## DATA FOR THE TASK
···

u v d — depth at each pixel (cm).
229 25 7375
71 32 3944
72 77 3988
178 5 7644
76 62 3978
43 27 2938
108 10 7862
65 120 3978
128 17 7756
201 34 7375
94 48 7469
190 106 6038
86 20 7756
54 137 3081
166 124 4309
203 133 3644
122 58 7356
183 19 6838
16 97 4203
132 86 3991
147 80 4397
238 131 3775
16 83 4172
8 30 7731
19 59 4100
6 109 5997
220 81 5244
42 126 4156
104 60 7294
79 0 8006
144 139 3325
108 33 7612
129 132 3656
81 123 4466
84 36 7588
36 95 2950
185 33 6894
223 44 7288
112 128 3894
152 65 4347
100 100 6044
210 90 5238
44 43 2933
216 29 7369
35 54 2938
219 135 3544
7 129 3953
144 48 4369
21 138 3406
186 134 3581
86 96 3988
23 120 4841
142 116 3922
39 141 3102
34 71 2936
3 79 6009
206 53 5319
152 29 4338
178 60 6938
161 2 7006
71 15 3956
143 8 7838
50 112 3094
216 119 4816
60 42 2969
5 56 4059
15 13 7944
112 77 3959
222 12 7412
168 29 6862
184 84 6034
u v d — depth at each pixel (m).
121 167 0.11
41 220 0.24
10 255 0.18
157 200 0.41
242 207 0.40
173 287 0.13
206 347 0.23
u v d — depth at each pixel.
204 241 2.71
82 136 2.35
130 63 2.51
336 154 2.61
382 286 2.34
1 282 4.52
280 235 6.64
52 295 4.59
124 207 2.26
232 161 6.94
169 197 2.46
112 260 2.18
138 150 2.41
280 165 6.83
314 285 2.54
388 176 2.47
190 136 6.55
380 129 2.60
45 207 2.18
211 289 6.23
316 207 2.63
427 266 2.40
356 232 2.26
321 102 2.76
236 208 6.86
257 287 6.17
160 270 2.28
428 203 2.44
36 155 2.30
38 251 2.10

···

## WORK INSTRUCTIONS
Work out how many lines in the records above include the string "pixel", and provide that figure with no other text.

## OUTPUT BELOW
3